***** Supplied records

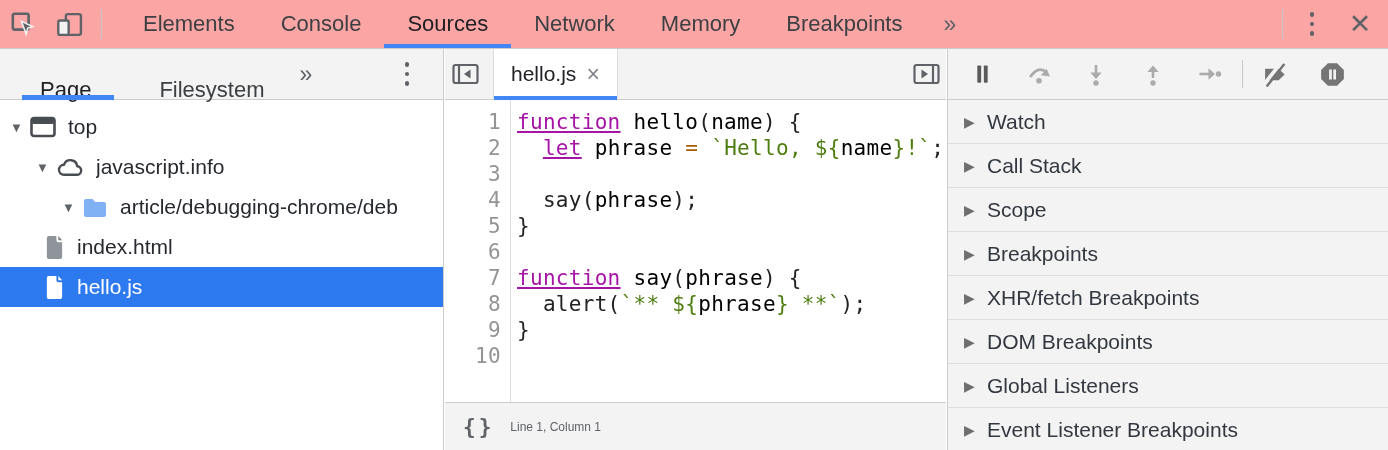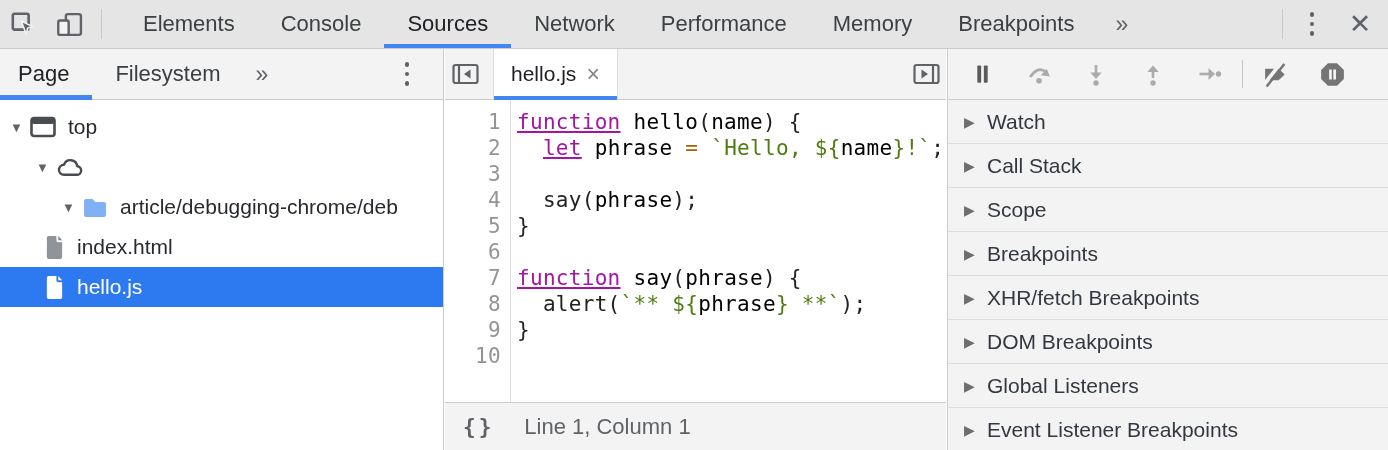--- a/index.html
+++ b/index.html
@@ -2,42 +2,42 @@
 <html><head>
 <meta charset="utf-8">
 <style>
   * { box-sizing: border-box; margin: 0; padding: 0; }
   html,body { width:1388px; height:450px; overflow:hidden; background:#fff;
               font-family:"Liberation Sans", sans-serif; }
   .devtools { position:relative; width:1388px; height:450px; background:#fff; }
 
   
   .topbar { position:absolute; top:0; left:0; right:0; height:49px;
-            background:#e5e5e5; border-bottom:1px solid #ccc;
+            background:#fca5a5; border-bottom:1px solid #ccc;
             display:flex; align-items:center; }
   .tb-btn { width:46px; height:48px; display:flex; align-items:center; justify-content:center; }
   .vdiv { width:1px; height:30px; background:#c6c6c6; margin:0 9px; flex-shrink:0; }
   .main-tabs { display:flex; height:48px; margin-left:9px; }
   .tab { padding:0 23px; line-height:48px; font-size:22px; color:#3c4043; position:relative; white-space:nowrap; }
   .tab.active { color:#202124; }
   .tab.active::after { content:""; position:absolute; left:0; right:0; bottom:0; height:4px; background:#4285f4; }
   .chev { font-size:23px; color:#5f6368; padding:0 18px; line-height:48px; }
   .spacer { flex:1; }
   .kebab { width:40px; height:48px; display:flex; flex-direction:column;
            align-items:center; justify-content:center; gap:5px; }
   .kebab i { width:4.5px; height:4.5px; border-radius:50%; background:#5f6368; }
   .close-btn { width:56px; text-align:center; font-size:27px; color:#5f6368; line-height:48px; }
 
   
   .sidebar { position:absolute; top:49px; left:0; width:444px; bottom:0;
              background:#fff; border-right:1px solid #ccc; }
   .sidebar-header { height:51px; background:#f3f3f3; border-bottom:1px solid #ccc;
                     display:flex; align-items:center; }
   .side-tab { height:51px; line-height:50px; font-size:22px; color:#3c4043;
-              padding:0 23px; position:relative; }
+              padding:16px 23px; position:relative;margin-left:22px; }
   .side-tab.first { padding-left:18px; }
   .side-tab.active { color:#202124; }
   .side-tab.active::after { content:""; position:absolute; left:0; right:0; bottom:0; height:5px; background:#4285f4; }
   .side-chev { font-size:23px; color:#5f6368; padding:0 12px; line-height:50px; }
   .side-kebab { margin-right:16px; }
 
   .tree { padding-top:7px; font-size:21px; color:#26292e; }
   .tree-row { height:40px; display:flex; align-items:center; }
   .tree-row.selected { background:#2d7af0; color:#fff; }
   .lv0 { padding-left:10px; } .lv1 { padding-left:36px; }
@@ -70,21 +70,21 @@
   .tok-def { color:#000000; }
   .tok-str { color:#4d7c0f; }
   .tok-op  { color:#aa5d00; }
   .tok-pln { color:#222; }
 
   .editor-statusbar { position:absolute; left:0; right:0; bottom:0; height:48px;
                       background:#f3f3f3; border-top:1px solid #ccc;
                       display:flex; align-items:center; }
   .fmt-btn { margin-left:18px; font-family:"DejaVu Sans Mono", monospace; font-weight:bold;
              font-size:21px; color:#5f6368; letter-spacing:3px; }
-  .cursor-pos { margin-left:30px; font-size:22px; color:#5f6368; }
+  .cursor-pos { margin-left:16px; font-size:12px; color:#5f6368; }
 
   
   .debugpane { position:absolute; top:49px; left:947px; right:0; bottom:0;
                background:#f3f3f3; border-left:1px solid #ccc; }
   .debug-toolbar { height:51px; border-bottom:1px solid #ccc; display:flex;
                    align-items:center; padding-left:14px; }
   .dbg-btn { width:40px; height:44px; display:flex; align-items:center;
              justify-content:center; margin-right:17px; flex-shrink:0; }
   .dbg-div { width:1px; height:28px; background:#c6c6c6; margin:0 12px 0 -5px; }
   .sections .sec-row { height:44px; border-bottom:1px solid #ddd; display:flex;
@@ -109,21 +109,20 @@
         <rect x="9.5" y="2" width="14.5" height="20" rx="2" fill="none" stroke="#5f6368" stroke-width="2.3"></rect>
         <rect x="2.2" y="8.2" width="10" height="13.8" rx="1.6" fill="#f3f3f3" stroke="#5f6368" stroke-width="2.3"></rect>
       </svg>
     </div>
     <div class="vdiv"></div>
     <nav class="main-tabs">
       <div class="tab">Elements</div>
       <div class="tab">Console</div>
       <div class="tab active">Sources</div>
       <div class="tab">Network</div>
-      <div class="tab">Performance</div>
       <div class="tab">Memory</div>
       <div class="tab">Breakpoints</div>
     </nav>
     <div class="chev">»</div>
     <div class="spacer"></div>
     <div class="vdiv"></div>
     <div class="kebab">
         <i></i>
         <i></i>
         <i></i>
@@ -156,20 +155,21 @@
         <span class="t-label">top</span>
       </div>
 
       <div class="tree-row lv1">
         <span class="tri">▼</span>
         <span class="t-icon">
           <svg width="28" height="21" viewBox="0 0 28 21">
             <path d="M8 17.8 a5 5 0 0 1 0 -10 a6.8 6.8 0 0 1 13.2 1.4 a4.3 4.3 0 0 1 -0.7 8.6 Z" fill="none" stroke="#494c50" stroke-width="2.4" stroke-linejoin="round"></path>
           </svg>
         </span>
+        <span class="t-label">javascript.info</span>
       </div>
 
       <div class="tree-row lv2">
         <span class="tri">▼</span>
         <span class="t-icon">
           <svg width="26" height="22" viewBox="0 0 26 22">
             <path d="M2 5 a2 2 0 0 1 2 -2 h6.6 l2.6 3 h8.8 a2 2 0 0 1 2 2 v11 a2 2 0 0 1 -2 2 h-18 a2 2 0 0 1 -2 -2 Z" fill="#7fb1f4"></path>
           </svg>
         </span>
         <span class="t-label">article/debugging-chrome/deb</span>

**********
***** Supplied records

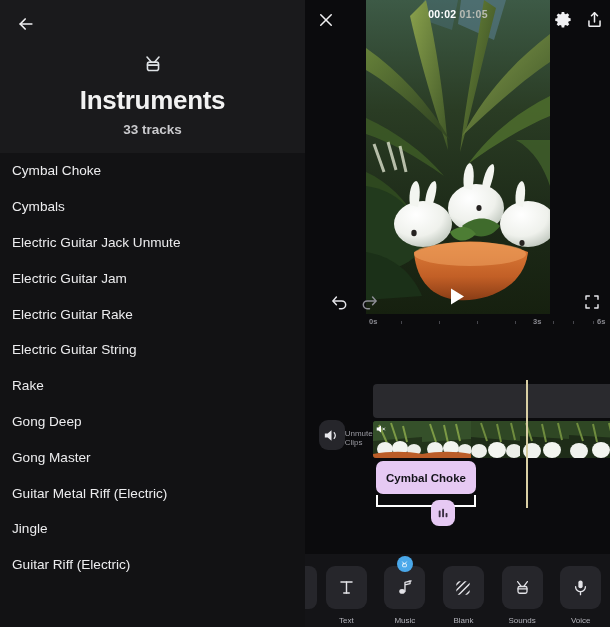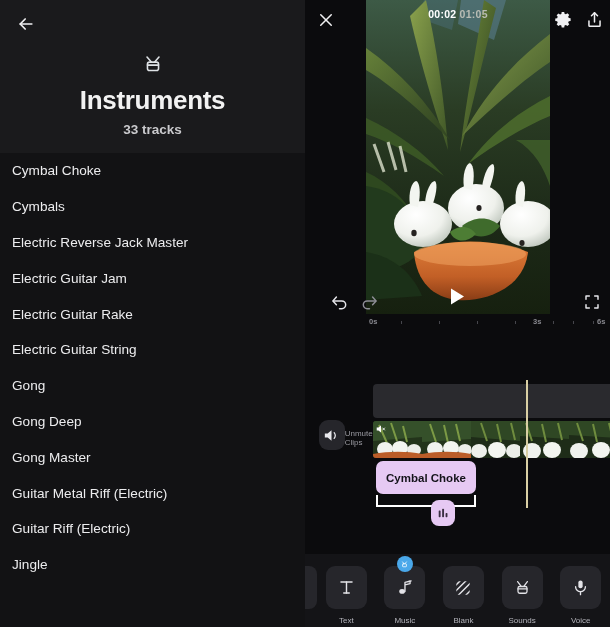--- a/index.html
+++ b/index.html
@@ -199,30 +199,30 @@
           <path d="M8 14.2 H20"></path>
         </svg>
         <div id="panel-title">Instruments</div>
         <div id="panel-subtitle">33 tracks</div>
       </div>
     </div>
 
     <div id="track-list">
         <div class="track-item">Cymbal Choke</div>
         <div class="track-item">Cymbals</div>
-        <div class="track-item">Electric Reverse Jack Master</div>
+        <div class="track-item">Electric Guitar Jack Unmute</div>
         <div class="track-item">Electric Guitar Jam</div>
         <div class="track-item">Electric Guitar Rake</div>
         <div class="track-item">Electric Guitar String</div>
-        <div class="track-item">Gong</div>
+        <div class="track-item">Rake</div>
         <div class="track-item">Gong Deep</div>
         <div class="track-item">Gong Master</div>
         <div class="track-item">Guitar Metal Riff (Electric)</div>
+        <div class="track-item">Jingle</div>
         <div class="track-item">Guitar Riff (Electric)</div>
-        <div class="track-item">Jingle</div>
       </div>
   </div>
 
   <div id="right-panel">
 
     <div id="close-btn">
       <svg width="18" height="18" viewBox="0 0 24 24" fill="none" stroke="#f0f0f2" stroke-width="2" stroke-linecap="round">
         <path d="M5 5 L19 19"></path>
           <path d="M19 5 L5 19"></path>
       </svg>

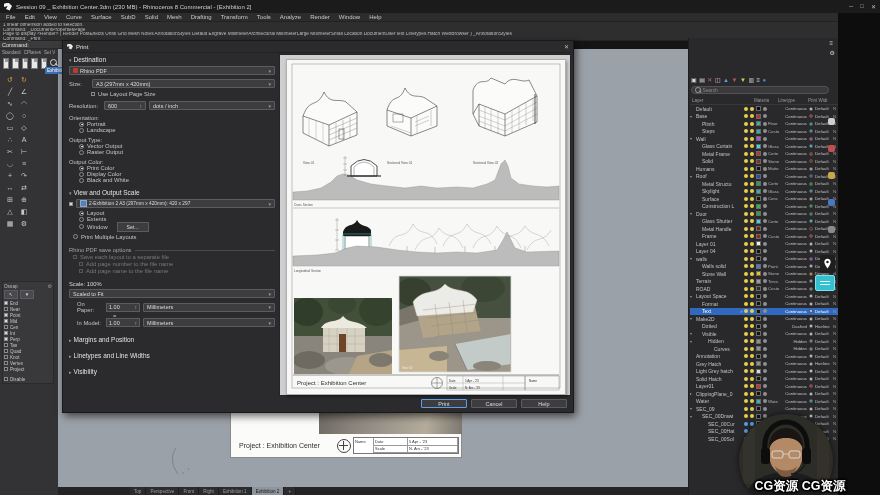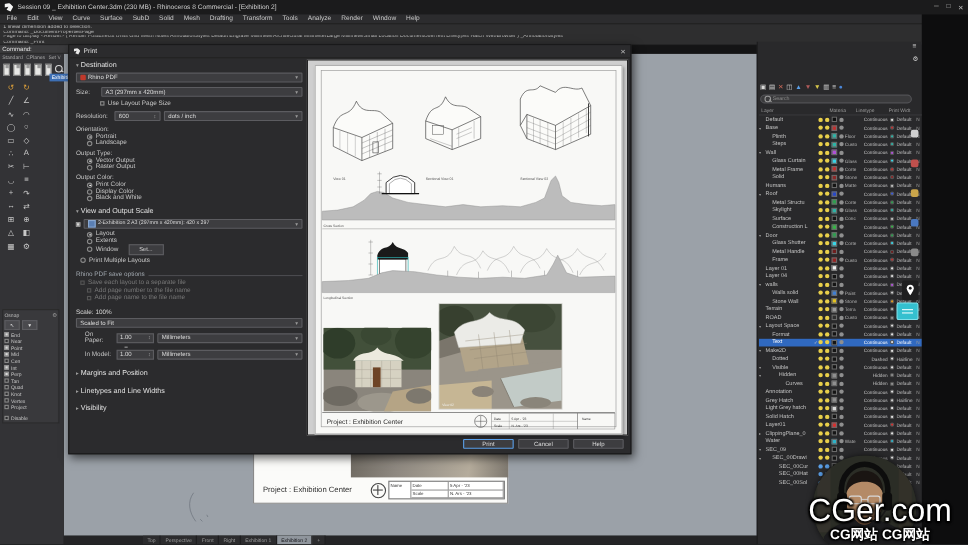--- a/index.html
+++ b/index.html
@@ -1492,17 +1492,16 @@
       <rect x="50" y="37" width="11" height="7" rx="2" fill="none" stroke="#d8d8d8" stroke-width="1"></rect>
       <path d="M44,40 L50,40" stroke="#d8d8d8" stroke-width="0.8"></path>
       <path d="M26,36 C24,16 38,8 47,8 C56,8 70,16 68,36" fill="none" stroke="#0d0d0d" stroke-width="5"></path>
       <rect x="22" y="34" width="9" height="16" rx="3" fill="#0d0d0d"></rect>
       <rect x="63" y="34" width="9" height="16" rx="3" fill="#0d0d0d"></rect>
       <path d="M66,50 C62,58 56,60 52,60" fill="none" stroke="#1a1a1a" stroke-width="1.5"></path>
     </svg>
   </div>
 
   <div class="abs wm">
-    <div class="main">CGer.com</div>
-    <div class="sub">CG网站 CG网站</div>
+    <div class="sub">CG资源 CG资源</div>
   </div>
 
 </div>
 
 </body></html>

**********

Among the entries above, find the line with "solid #ccc; display:flex;" and the line with "-109,21 +109,20 @@"; give again exactly these two lines and all lines between them.

Response to this task ::
   .debug-toolbar { height:51px; border-bottom:1px solid #ccc; display:flex;
                    align-items:center; padding-left:14px; }
   .dbg-btn { width:40px; height:44px; display:flex; align-items:center;
              justify-content:center; margin-right:17px; flex-shrink:0; }
   .dbg-div { width:1px; height:28px; background:#c6c6c6; margin:0 12px 0 -5px; }
   .sections .sec-row { height:44px; border-bottom:1px solid #ddd; display:flex;
@@ -109,21 +109,20 @@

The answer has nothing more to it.